Au fil du temps, et parmi tous les A et les B, des services de renseignement se sont sans doute inscrustés.

Le système est devenu trop gros et Epstein a dérapé avec sa propre consommation (les filles, même mineures, les viols) tel un dealer abusant de sa propre drogue.

Et des personnalités trop importantes se sont retrouvées à poil -au sens propre parfois- dans la chambre de compensation d’Epstein.

Il est devenu un passif, un risque trop important.

Il a donc été “suicidé” en prison le 10 août 2019.

L’élite mondialisée a besoin de gel lubrifiant. Pas uniquement pour le sexe. Mais aussi pour le business.
POST-SCRIPTUM

Soit Peter Mandelson. Membre influent du Labour britannique. Copain de Blair. Membre de plusieurs cabinets ministériels. Commissaire européen. Ambassadeur aux Etats-Unis en 2025 (avant d’être viré).

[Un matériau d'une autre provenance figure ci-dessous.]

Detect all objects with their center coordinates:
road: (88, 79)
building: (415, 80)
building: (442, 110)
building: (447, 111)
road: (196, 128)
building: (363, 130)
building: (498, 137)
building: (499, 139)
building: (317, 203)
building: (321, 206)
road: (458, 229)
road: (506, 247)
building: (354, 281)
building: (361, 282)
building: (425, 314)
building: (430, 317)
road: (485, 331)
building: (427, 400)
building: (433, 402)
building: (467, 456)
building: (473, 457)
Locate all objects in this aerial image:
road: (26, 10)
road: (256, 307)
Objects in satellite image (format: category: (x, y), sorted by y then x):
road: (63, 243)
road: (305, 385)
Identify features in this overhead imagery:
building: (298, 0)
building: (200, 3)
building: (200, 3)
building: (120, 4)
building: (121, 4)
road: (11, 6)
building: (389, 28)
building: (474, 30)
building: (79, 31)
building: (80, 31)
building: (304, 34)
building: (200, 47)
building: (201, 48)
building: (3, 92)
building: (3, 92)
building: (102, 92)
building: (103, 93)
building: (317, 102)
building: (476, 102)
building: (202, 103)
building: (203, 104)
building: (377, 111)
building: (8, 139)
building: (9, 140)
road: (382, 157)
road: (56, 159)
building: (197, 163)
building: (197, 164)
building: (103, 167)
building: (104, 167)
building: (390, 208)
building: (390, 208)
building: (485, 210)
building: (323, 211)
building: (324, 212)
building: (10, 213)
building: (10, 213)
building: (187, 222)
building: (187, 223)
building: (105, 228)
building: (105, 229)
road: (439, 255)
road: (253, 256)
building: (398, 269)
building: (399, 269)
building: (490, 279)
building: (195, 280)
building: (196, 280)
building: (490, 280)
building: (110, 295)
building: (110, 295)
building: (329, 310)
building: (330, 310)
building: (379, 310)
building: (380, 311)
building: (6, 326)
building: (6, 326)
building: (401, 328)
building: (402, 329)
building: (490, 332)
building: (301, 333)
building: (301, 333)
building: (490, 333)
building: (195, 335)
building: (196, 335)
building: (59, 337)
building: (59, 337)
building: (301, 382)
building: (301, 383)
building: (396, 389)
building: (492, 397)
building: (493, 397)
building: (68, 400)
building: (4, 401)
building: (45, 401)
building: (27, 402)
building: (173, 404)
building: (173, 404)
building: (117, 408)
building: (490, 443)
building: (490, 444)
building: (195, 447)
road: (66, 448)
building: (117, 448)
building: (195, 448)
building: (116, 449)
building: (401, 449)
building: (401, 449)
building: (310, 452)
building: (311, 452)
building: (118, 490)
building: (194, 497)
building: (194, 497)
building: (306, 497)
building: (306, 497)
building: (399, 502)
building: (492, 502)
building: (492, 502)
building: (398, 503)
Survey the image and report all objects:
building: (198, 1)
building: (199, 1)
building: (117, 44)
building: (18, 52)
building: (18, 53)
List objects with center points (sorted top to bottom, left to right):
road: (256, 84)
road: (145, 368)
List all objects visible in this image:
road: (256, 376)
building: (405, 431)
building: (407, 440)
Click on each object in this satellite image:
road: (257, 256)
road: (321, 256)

Bref : une synthèse globalo neuneu. La cible parfaite.

Cherry sur le cake : il est homo et il déteste Trump (on peut mesurer la stupidité britannique consistant à nommer ce type à Washington, trois semaines après l’investiture de Trump).

En 2023, il épouse… un homme, Reinaldo Avila da Silva qui est son boyfriend brésilien depuis le milieu des années 90 (20 ans de différence d’âge entre les deux tourteraux).

Les messages révèlent la dynamique de sa relation avec Epstein.

En 2009, Mandelson -qui est un lord- lui demande… d’envoyer du cash à son petit copain !

Pourquoi ?

« Je viens de réussir à parler au bureau des frais de scolarité de l’école d’ostéopathie et j’ai pu confirmer que mes frais annuels s’élèvent à 3 225 £ », écrit le Brésilien à Epstein (source)

Epstein règle instantanément ces quelques milliers d’euros.

Le lendemain, le gay en mode samba décidément fort glouton remet le couvert : il réclame 10 000 GBP !

Epstein paye une fois de plus rubis sur l’ongle.

Mandelson -riche à millions- ne pouvait pas payer des frais universitaires et autres “dépenses de fonctionnement” de son toyboy brésilien ?

C’est une farce.

Détail sublime : Mandelson demande même à Epstein de rappeler à son mignon qu’il doit déclarer ces sommes comme des prêts afin d’éviter une déclaration fiscale (en tant que cadeaux) ! 😉

Mais ce n’est pas fini. En avril 2010, Epstein ordonne à son comptable d’envoyer 13 000 dollars au mignon… Puis un peu plus tard, nouvelle instruction : 2 000 dollars par mois.

Inutile d’invoquer l’homosexualité comme une sorte de paravent de la honte… L’appartenance à la jaquette de Mandelson était connue de tous en 2009.

Bref. Epstein payait non pas par charité, ni par amitié, ni par amour, mais probablement en rémunération indirecte de services que Mandelson -corrompu- rendait à certaines tierces parties.

La chambre de compensation.

Mandelson vient d’être viré du parti et démissionné de la chambre des lords. Il a une enquête criminelle aux fesses (corruption, conflits d’intérêt, fourniture d’informations confidentielles). Il est cuit.